Once my dinner arrived, I closed my book and settled into my own thoughts about nothing in particular as the din of my fellow diners talking and eating rumbled under the Mexican dance music, and sharp clanks and hisses from the kitchen cut through it all. Neon colored lights beckoned me to consider all the types of margaritas on offer and I thought about which I might like if I felt like having one in the future. Despite the volume of the music and all the visual stimuli, I felt relaxed. Later, as I sat alone in the movie theater I spent ten minutes with my book closed in my lap, hanging out with my thoughts, waiting for the previews to start. A group of seniors behind me made fun of their friend who said “dungarees” instead of “jeans,” which transported me into a few minutes of enjoyable reverie. I really appreciated spending the evening with myself. This isn’t new for me, although it had been awhile since I made the time.
I am an only child. My childhood was filled with alone time. As one psychologist said in an interview with Lauren Sandler the author of One and Only: The Freedom of Having an Only Child and the Joy of Being One, “it has been found that only children tend to have stronger primary relationships with themselves. And nothing provides better armor against loneliness.” But that doesn’t mean folks cannot cultivate deep relationships with themselves as adults, even adults with siblings.
College was a novel experience for me as an only child. Suddenly I shared a bedroom and bathrooms with my closest confidants. I got used to a built-in social life at home. But after I graduated college in 2000, I lived on my own in Cambridge MA and had a limited social life for the first few months. I worked at Harvard’s rare book and manuscript library with mostly introverts old enough to be my parent or grandparent. My best friend lived two T stops away, but was often in Oklahoma visiting her fiance. I spent a lot of time alone, and sometimes I was lonely, but most of the time I just hung out with myself. It looked a little different from when I was a kid and would dance around to Madonna and draw pictures depicting trees, rainbows, and hearts — but not that different. I would put on music and cook for myself in my small kitchen; a couple of nights per week I stopped at my local video store on my way home from work and I rented mostly independent movies, and I watched them at home alone. I read voraciously. I made a lot of collages and I took self portraits with my 35mm camera. My favorite series was lit by refrigerator light. None of the art I made was for anyone else. I just liked doing it. I took myself to lunch at a Pho place in Harvard Square and I took myself to dinner at a Mexican restaurant in Central Square. I would order chicken enchiladas con mole.

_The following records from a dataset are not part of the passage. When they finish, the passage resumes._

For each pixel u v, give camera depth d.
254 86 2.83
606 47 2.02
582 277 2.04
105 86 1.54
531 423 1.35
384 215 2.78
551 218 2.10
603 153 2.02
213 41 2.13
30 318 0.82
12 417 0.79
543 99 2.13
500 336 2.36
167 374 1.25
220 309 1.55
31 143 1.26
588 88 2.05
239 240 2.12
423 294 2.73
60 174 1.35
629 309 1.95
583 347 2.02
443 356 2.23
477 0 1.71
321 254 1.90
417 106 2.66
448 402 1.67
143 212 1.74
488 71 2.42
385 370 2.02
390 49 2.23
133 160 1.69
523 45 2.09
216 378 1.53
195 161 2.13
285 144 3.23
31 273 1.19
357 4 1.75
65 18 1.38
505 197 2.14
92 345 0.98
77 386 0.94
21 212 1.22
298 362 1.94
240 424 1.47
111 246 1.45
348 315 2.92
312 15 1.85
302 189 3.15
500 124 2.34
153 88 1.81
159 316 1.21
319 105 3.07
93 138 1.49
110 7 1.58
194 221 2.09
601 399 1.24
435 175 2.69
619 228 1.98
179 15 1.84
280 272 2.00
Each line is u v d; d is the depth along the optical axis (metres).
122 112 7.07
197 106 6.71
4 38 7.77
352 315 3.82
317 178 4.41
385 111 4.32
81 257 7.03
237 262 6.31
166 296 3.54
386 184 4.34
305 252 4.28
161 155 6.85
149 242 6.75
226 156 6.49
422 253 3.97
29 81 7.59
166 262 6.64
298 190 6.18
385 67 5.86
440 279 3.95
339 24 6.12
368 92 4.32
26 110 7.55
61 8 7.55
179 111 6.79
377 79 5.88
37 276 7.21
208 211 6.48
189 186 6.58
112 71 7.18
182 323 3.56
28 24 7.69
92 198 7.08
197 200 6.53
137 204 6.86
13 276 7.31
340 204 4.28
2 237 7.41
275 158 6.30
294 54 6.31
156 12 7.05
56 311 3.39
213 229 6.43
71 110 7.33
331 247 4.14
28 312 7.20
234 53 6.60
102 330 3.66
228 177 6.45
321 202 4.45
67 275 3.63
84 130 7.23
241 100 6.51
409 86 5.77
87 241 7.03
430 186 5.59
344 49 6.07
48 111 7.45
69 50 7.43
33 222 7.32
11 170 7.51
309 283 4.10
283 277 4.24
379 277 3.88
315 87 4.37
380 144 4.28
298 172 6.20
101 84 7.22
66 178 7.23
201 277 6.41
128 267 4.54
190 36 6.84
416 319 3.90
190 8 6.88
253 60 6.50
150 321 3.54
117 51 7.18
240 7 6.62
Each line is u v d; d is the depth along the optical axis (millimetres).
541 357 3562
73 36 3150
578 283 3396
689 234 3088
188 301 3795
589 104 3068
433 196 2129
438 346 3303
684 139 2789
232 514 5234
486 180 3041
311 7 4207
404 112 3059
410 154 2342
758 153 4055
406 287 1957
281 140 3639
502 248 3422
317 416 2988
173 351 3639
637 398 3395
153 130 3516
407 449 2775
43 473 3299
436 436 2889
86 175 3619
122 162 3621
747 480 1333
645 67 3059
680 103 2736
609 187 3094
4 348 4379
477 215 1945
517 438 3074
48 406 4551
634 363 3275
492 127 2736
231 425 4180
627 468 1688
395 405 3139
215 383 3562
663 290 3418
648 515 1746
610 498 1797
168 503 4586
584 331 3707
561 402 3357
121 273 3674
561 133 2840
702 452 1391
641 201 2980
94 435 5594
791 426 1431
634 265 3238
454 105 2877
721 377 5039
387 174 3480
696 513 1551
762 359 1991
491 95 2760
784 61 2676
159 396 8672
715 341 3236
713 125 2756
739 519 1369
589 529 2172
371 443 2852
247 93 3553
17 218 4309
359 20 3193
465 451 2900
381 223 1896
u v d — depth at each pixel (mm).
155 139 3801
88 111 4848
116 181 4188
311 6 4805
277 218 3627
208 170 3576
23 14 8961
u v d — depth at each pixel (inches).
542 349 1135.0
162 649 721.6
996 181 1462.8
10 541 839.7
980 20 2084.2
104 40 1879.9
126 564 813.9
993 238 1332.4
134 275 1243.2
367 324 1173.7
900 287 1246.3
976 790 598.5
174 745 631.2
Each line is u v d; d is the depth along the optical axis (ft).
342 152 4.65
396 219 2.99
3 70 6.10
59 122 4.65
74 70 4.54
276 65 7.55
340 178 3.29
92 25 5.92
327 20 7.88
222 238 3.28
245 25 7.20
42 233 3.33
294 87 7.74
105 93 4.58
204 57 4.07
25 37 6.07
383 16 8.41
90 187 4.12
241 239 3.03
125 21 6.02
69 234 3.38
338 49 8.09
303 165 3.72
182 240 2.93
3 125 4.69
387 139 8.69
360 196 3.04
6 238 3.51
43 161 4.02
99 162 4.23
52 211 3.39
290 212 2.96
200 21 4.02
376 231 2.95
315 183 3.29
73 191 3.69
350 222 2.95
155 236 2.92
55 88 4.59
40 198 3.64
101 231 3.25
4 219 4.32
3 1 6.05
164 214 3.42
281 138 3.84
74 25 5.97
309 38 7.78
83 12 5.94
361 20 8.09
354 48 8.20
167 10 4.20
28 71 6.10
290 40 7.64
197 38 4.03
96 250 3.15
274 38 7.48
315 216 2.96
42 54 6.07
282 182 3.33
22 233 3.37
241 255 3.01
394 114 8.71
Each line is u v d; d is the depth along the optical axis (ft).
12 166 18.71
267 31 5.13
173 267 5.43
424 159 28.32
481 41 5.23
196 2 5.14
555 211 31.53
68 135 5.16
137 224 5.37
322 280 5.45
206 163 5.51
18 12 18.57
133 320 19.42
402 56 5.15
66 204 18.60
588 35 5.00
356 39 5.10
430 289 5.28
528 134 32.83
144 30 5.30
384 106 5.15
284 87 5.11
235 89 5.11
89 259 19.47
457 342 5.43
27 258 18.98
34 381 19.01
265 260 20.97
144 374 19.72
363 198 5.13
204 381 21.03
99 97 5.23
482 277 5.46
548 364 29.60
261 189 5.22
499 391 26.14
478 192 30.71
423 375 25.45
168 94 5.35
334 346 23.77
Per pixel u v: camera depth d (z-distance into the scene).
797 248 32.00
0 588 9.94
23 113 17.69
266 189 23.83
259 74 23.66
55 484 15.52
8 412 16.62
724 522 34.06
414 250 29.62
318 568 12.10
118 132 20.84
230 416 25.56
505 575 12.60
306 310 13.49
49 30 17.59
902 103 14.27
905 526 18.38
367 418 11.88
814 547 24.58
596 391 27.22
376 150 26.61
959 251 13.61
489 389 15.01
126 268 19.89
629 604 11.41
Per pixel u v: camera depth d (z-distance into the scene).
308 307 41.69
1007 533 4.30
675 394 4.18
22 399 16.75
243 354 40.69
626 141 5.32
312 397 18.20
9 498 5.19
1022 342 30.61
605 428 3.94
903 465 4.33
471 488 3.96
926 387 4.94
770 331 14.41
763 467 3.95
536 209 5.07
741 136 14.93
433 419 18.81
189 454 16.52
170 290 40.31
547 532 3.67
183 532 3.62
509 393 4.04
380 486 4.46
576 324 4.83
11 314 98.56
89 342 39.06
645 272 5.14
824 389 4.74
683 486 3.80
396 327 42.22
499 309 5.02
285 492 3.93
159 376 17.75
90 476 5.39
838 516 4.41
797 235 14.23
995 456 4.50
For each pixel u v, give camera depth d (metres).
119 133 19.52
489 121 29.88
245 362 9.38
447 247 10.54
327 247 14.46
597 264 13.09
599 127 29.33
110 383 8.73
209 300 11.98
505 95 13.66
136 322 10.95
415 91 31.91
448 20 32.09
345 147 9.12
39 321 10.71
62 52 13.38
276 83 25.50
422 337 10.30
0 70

Yes, that has been my order since then. Sometimes, I brought a book and a cell phone, but my simple Nokia was only for emergencies.
Now as an adult nearly a quarter century later, I have more responsibilities and a smartphone, and I can recognize that the shape of my post collegiate year in Cambridge made ample space for me to cultivate a deep friendship with myself as a young adult in the world. It was good for my wellness.
In my professional wellness circles we stress community action and systemic change as fundamental to people’s well being. We know that public health is inseparable from dismantling systemic bigotries like racism, sexism, homophobia, transphobia, ableism, and ageism. We do not think of wellness as an individualistic pursuit. We understand that thriving takes a village. That doesn’t mean we shouldn’t ever choose to spend time alone.
We need quality time with our thoughts in order to bring our most authentic self into our work — both paid and unpaid. Alone time can also become a place where we find emotional regulation and stress reduction. This sort of quality time with our senses, thoughts, and feelings, when tolerable, is as fundamental to our well-being as being in community is; and it is fundamental to our communities’ well-being that its members have the capacity to self-reflect, regulate emotions, and create time to think things through. It is only from a place of periodic self-reflection, emotional regulation, and thoughtfulness that we can be in healthy relationships with one another. We need the benefits of alone time to be able to contribute to, and benefit from, community.
An Invitation to Consider Making Time To Hang Out With Yourself
I invite you to take a moment and settle into your seat or wherever you are. Notice your body and how you feel. Next, I invite you to consider making space for alone time in the next week. Then notice any shifts in your body and how you feel about that consideration.
If just the thought of taking some time to be alone felt distressing or worse, that is okay and frankly more common than I realized before I started writing this piece. If you have someone in your life from whom you seek support, you might want to consider bringing this bit of information to them.
If the thought of taking some time to yourself intrigued you, I suggest you make a plan to do something you enjoy on your own that won’t require your phone or computer for whatever you consider a doable amount of time. Thirty minutes is great and so is five. Put the plan in your calendar and when the time rolls around, try to honor your commitment to yourself. And when you are done, if it feels good to you, consider thanking yourself for taking time to honor a commitment to hang out with yourself.